- _Instructions to follow_
Rewrite the text of all the data below, replacing "Contatti" with "Contattaci" and leaving everything else unaltered. Leave the pictures out of the answer.

- _Dataset records_
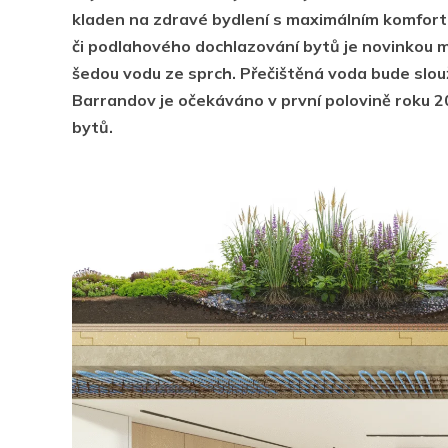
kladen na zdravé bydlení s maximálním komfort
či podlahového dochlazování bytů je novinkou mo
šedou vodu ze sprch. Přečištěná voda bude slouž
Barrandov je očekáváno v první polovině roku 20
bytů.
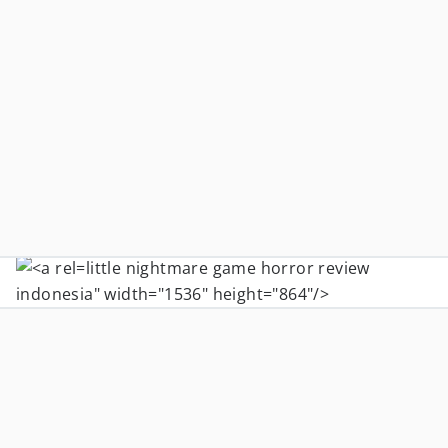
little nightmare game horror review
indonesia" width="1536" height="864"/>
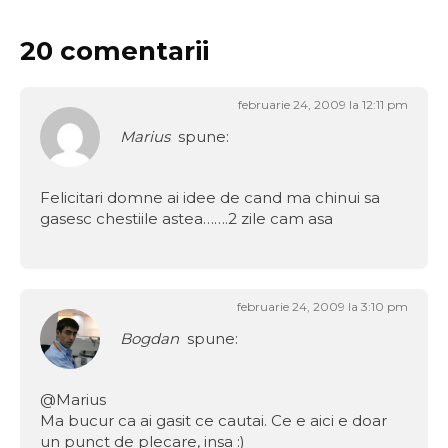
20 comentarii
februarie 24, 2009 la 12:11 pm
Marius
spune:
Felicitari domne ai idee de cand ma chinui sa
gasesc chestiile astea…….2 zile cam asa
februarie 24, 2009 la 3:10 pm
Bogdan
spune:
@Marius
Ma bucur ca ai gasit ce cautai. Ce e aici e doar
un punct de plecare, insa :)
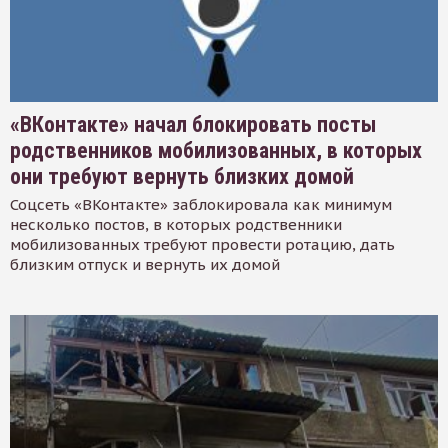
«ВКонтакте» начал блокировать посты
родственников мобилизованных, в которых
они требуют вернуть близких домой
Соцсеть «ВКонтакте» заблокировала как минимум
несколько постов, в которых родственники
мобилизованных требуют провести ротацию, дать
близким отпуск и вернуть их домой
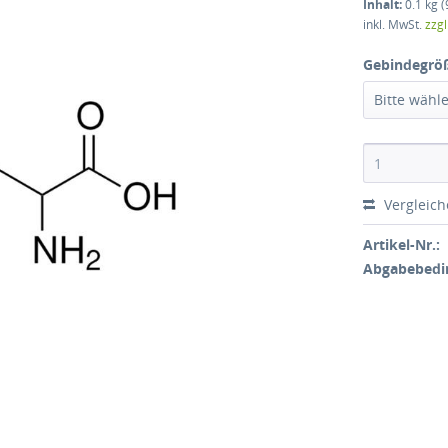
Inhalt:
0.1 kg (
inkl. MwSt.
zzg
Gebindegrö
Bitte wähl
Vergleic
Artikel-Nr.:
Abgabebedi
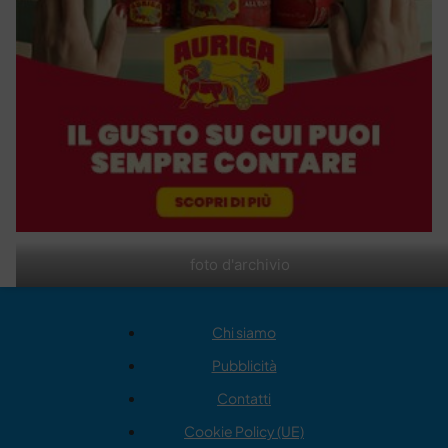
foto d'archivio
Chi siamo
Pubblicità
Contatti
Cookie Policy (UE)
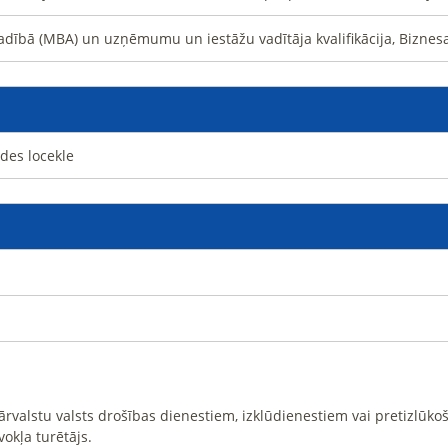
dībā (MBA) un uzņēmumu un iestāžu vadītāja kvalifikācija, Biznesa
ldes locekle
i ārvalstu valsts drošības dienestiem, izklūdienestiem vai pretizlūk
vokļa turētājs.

- _Written solution_
kladen na zdravé bydlení s maximálním komfort
či podlahového dochlazování bytů je novinkou mo
šedou vodu ze sprch. Přečištěná voda bude slouž
Barrandov je očekáváno v první polovině roku 20
bytů.
little nightmare game horror review
indonesia" width="1536" height="864"/>
20 comentarii
februarie 24, 2009 la 12:11 pm
Marius
spune:
Felicitari domne ai idee de cand ma chinui sa
gasesc chestiile astea…….2 zile cam asa
februarie 24, 2009 la 3:10 pm
Bogdan
spune:
@Marius
Ma bucur ca ai gasit ce cautai. Ce e aici e doar
un punct de plecare, insa :)
«ВКонтакте» начал блокировать посты
родственников мобилизованных, в которых
они требуют вернуть близких домой
Соцсеть «ВКонтакте» заблокировала как минимум
несколько постов, в которых родственники
мобилизованных требуют провести ротацию, дать
близким отпуск и вернуть их домой
Inhalt:
0.1 kg (
inkl. MwSt.
zzg
Gebindegrö
Bitte wähl
Vergleic
Artikel-Nr.:
Abgabebedi
foto d'archivio
Chi siamo
Pubblicità
Contattaci
Cookie Policy (UE)
dībā (MBA) un uzņēmumu un iestāžu vadītāja kvalifikācija, Biznesa
ldes locekle
i ārvalstu valsts drošības dienestiem, izklūdienestiem vai pretizlūk
vokļa turētājs.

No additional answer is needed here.